■ Tugas Tertulis 1:
Jawablah pertanyaan berikut berdasarkan kronologi penangkapan di Kementerian Pemuda dan Olahraga.
(a) Kendaraan apa yang dipakai enam penyidik KPK untuk meluncur dari kantor KPK?
(b) Barang apa yang dijinjing Idris saat masuk kantor Kementerian?
(c) Di lantai berapa letak ruangan Wafid?
■ Tugas Tertulis 2: Teruskan kronologi penangkapan di Kementerian Pemuda dan Olahraga mulai dari sesudah kalimat terakhirnya.

■ Teks Sumber:
'''

Baca berita dengan sedikit iklan, klik di sini
1. Dua Pekan Sebelum Penangkapan
Di kantor KPK , dalam sebuah rapat, para penyidik Komisi Pemberantasan Korupsi mengendus transaksi suap di Kementerian Pemuda dan Olahraga.
2. Sepekan sebelumnya
Melalui Mindo Rosalina Manulang, Sekretaris Kementerian Pemuda dan Olahraga Wafid Muharam meminta fee ke PT Duta Graha Indah setelah memenangi proyek wisma atlet SEA Games ke-21 di Palembang.
3.Kamis, 21 April pukul 12.00 wib
Enam penyidik KPK meluncur dari kantor KPK mengendarai Toyota Avanza dan Innova hitam menuju kantor Kementerian di kawasan Senayan, samping gedung TVRI.
4. pukul 13.00 wib
Tiba di Kementerian, enam penyidik menyebar. Dua di depan, dua di lobi, dua di area parkir. Sambil minum teh botol atau makan.
5. Pukul 16.00 WIB
Rosalina datang bersama Direktur PT Duta Graha Indah Mohammad el-Idris. Mereka naik Toyota Alphard Vellfire. Keduanya masuk kantor Kementerian.
Idris menjinjing map hijau, sedangkan Rosalina menenteng tas hitam. Naik lift, mereka menuju lantai tiga, ruangan Wafid.
6. Pukul 16.00 WIB
Idris dan Rosalina pamit pulang. Saat turun dari tangga lobi, empat penyidik KPK menyergap Rosalina dan Idris.
7. Pukul 18.00 WIB
Di lobi, mereka dicecar soal isi map hijau dan keperluan bertemu dengan Wafid.
8. Pukul 19.00 WIB
Para petugas KPK lalu mengontak rekannya yang lain di kantor untuk datang.
Enam penyidik datang untuk membantu penggeledahan.

'''

■ Informasi yang Diberikan:
'''

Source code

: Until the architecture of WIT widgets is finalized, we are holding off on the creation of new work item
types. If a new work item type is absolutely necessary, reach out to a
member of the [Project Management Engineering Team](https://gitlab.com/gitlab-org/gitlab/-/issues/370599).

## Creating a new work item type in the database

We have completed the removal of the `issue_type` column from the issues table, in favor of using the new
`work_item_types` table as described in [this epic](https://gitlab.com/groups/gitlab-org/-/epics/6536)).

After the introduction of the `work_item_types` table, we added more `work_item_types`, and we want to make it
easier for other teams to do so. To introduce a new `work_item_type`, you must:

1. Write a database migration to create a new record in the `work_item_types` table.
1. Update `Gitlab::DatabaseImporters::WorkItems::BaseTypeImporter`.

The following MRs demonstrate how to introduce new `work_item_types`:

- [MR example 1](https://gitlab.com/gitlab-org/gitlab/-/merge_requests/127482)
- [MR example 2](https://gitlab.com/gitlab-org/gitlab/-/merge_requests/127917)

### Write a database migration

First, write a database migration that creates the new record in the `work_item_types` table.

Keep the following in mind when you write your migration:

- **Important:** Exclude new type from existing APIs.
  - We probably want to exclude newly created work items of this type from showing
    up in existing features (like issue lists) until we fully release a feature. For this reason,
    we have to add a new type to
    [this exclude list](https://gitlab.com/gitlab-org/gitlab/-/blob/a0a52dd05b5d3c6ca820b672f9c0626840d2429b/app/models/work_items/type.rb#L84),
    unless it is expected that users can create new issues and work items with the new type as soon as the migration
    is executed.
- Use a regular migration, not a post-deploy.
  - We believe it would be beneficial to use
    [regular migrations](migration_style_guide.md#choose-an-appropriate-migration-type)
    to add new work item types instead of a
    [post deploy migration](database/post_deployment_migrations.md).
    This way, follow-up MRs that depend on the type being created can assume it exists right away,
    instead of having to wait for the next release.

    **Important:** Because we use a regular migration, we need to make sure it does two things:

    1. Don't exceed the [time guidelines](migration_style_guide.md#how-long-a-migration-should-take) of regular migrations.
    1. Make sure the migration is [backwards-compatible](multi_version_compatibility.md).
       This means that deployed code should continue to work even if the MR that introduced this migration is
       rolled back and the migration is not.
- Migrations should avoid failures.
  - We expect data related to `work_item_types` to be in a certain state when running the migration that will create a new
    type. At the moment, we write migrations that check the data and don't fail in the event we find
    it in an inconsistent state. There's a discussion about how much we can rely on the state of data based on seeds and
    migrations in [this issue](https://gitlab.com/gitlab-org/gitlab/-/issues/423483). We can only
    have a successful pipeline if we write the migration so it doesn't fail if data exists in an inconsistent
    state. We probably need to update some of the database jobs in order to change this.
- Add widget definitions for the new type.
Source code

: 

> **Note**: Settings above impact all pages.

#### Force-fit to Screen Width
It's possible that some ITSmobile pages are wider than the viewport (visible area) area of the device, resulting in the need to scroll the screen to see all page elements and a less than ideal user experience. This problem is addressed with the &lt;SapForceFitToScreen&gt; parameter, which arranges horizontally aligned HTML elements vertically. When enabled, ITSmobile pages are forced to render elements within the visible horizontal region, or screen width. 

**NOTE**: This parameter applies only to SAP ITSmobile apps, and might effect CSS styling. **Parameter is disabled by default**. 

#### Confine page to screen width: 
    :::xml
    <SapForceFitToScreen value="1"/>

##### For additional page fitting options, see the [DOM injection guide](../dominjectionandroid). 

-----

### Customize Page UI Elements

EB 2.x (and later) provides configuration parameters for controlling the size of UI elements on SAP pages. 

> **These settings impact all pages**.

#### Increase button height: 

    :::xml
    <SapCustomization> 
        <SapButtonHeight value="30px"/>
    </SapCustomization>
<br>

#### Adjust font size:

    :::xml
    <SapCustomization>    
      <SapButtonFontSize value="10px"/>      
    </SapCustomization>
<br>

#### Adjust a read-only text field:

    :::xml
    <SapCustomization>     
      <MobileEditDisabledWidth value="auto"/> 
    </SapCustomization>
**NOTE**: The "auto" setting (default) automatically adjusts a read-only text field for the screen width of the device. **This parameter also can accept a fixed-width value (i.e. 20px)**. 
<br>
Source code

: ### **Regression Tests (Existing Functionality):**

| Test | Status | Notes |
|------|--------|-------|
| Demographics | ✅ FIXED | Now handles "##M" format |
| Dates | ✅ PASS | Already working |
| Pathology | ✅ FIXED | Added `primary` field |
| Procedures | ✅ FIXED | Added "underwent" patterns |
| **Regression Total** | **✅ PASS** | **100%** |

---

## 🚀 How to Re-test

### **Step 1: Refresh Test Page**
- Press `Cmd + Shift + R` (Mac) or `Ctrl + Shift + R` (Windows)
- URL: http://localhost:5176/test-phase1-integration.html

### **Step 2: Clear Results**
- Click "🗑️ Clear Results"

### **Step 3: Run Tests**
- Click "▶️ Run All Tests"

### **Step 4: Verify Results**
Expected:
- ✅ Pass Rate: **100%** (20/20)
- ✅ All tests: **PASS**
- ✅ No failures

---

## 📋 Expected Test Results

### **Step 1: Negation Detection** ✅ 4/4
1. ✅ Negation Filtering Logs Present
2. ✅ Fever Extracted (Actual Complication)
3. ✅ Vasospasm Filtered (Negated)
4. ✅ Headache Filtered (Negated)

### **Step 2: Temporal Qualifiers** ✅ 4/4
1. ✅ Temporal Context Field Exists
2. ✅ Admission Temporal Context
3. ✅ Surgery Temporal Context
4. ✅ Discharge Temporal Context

'''

■ Jawaban 1:
(a) Mereka mengendarai Toyota Avanza dan Innova hitam.
(b) Idris menjinjing map hijau.
(c) Ruangan Wafid berada di lantai tiga.

■ Jawaban 2:
Idris dan Rosalina dibawa naik ke ruangan Wafid.
Tahu ada penyidik KPK, Wafid dan stafnya panik. Awalnya, Wafid bungkam soal keberadaan map. Penyelidik KPK menggeledah lantai 3.
9. Pukul 19.30 WIB
Wafid, Idris, dan Rosalina digelandang ke KPK. Sejumlah anggota staf Kementerian Pemuda dan Olahraga juga dibawa untuk diperiksa. Dua dus dokumen proyek wisma atlet disita.
Setelah diperiksa 20 jam, ketiganya ditetapkan sebagai tersangka dan ditahan. "Anda kami tahan," kata penyidik.
Malam itu juga tim lain menggeledah kantor Rosalina, PT Anak Negeri, dan kantor Idris, PT Duta Graha Indah. Di sini petugas menemukan sejumlah cek kosong. Dari kantor Rosalina, KPK membawa dokumen yang diangkut tiga mobil.
10. Senin, 25 April
KPK mengumumkan penangkapan itu.
KELUAR dari mobil tahanan, Mindo Rosalina Manulang bergegas masuk kantor Komisi Pemberantasan Korupsi. Rabu pekan lalu, inilah untuk pertama kalinya Direktur Marketing PT Anak Negeri itu diperiksa sebagai tersangka. Sebelumnya, Kamis dua pekan lalu, ia diinterogasi para penyelidik KPK hingga hampir 20 jam. Tapi saat itu KPK belum berhasil banyak mengorek cerita dari wanita berumur 36 tahun ini.
Rosa tak langsung dibawa ke ruang pemeriksaan di lantai delapan. Penyidik Komisi meminta ibu dua anak itu memastikan dulu pengacaranya. Di daftar ada dua kubu pengacara yang mengklaim akan mendampingi Rosa dalam perkara suap pembangunan wisma atlet untuk SEA Games ke-26 di Palembang ini. Kubu pertama pengacara yang ditunjuk perusahaan. Sedangkan yang kedua pengacara yang ditunjuk Rosa. "Kuasa pengacara dari perusahaan sudah dibatalkan," kata Kamarudin Simanjuntak, pengacara Rosa, kepada Tempo, Rabu pekan lalu.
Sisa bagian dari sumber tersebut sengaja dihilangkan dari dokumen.